Tailor-made Plans to Benefit Local Residents

Bading Village is one of three sites in Chagjug Town to which the TAR Science and Technology Department sent a team to help the local poverty alleviation effort. Compared with the two other villages, Bading is more remote and, with no electricity, conditions there were even worse.

Losang, a stationed cadre, measures the children so he can help buy them new winter clothes.

Extremely ragged infrastructure was the biggest challenge facing the team of cadres stationed in the village. Locals eked out a living through farming and herding, and with no running water, electricity, roads or telecommunications, life was primitive. Upon arrival in Bading, the team immediately set about visiting local households to determine their needs. They could then make targeted plans to maintain local stability, promote economic development, and solve various problems. They decided to focus their efforts on improving local infrastructure, helping locals increase their incomes, and transforming the economic development mode. The team accordingly sketched out a three-year and five-year plan for the village.

With the support of local government at both county and township levels, the work team stationed in Bading used all available channels to supply the village with electricity and enable locals to communicate with each other and the outside world. They built a road, an irrigation reservoir, and a potable water supply system. They also launched training schemes for local government officers to enable them to better serve local people, and helped to establish rural cooperatives.

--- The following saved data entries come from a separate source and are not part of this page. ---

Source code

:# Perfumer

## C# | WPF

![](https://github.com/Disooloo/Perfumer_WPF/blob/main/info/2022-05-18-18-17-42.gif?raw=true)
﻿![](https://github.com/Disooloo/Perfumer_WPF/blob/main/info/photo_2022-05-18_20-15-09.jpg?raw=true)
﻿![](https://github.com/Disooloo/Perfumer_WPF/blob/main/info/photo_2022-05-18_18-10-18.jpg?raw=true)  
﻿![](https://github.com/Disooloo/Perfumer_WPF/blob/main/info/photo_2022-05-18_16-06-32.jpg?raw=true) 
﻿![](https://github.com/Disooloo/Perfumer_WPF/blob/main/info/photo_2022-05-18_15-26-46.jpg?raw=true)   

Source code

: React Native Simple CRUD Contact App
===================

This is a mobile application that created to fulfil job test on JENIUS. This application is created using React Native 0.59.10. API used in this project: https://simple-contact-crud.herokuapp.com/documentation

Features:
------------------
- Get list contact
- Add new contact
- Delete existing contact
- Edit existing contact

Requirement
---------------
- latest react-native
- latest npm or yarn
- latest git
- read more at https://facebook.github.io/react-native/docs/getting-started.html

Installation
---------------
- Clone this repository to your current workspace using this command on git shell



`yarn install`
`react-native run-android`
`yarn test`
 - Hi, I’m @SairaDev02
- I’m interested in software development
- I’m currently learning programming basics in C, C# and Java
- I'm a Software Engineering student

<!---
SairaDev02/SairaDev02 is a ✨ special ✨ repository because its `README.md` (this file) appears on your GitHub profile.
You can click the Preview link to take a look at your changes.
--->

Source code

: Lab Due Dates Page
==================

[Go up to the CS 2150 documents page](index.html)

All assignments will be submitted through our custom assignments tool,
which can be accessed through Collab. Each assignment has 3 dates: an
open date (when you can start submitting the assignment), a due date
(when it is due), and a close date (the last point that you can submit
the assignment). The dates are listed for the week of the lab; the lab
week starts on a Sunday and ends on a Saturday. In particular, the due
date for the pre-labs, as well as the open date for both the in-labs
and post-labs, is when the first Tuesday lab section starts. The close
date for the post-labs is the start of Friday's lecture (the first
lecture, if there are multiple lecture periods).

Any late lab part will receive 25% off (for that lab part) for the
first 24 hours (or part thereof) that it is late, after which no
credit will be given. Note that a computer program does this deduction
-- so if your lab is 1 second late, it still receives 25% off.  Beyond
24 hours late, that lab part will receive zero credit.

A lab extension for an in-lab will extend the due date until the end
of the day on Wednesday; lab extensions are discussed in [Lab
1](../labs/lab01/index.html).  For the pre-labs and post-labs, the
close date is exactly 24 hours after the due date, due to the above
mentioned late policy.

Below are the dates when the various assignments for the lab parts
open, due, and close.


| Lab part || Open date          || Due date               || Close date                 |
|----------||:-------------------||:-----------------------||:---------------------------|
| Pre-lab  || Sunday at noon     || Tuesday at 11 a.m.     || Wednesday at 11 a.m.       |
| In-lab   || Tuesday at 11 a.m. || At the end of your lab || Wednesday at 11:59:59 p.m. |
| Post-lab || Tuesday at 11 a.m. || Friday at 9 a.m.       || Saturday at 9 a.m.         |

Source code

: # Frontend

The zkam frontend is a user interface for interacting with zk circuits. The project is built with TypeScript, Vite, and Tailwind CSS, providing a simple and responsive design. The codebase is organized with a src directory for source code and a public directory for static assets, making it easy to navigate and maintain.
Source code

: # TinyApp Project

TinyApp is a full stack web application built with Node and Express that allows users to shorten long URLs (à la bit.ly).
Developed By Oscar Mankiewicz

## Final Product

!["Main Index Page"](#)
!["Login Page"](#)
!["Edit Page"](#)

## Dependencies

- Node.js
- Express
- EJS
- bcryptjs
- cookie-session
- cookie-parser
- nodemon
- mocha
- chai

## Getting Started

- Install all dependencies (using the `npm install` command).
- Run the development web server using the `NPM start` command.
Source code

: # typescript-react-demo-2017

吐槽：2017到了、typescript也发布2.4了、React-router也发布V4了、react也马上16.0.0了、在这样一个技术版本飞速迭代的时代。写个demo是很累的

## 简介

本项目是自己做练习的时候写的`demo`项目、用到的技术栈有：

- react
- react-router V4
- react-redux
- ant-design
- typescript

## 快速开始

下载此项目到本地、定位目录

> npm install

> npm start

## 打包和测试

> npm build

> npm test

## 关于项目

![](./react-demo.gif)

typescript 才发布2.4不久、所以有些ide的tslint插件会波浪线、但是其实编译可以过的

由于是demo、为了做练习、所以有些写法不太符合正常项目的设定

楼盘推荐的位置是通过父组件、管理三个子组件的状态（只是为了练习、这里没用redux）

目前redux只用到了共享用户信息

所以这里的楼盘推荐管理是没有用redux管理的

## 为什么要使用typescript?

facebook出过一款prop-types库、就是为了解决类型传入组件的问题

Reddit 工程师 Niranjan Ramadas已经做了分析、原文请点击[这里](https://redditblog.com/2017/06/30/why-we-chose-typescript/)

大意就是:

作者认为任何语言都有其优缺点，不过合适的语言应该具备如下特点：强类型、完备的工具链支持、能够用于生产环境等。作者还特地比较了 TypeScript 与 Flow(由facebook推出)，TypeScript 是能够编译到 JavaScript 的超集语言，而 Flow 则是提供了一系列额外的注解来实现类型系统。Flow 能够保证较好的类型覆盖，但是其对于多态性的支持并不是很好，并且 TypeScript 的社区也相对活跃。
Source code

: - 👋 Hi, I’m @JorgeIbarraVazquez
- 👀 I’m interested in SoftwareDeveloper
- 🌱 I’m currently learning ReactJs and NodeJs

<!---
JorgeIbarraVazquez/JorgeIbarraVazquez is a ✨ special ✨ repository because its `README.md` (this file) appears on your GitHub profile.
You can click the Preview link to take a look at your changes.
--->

The Tibet Department of Science and Technology endorsed the establishment of four vegetable greenhouses and a 3.3-plus hectare planting area for alfalfa. It also set up an agricultural processing plant, a chicken farm with egg incubators, a potable water supply, a well, and a village clinic, according to Chimed Tsering, leader of the village-stationed cadre team and secretary of the Bading Village Committee of the Communist Party of China (CPC). All the newly established facilities have met the basic needs of local people and substantially improved their environment and living conditions.

“In the past, local people ate few vegetables other than potatoes and radishes. Since the construction of greenhouses, they have a choice of various leafy green vegetables. The agricultural processing factory produces flour, oil, and Tsampa, the Tibetan staple food, so villagers don’t need to go elsewhere to buy these foodstuffs at high prices,” Chimed Tsering said.